La advertencia rusa no se limitó al Reino Unido, sino que salpicó también a Francia. Zajárova recordó que el presidente Emmanuel Macron ya había anunciado una transferencia de tecnología similar para el ensamblaje del SCALP, la versión francesa del Storm Shadow, y acusó a ambos países de «jugar con fuego». Según la portavoz, al ceder los componentes directamente a Ucrania para su ensamblaje, tanto Londres como París buscan eludir su responsabilidad por los ataques ocurridos en suelo ruso, una maniobra que Moscú rechaza al sostener que «los culpables de crímenes de guerra, así como sus cómplices e instigadores, serán castigados proporcionalmente». El Kremlin ya había acusado el lunes al Reino Unido de echar «leña al fuego» de forma metódica.

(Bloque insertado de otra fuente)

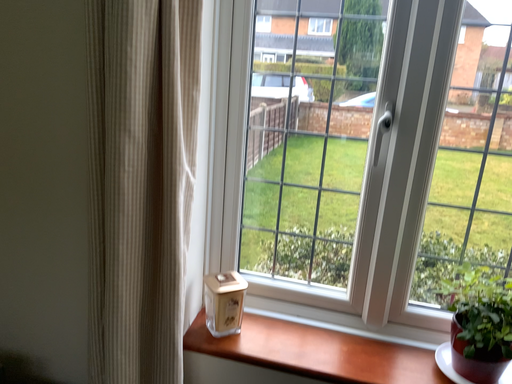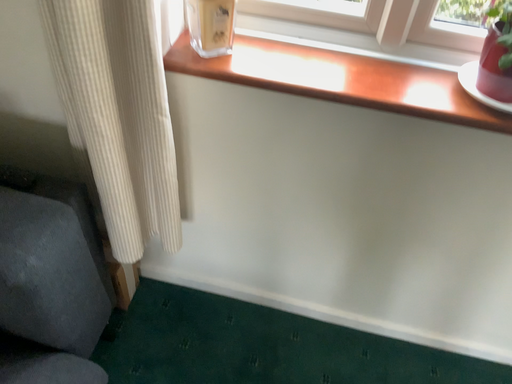
Question: Which way did the camera rotate in the video?

Choices:
 (A) rotated upward
 (B) rotated downward

Answer: (B)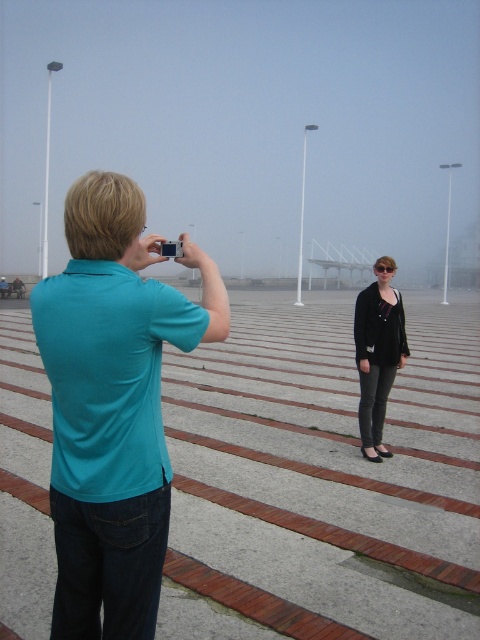
Question: Which point is closer to the camera?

La escalada verbal llega en un contexto de creciente tensión sobre el terreno. La advertencia se produjo un día después de que Rusia acusara a Ucrania de disparar misiles Storm Shadow contra un centro comercial en la ciudad de Donetsk, bajo control ruso, en un ataque que, según Moscú, dejó al menos ocho heridos entre la población civil, incluidos niños, un extremo que Kiev no ha confirmado. El episodio se enmarca en la enésima fase de una guerra que se prolonga ya durante años, en la que el suministro de armamento occidental de largo alcance se ha convertido en una de las principales líneas rojas del Kremlin. El presidente Vladímir Putin ya había advertido a la OTAN de que «debe ser consciente de con qué está jugando», y estas nuevas amenazas, dirigidas de forma explícita contra instalaciones británicas, elevan el riesgo de una confrontación directa entre Rusia y una potencia nuclear de la Alianza, en un momento en que las negociaciones de paz permanecen estancadas.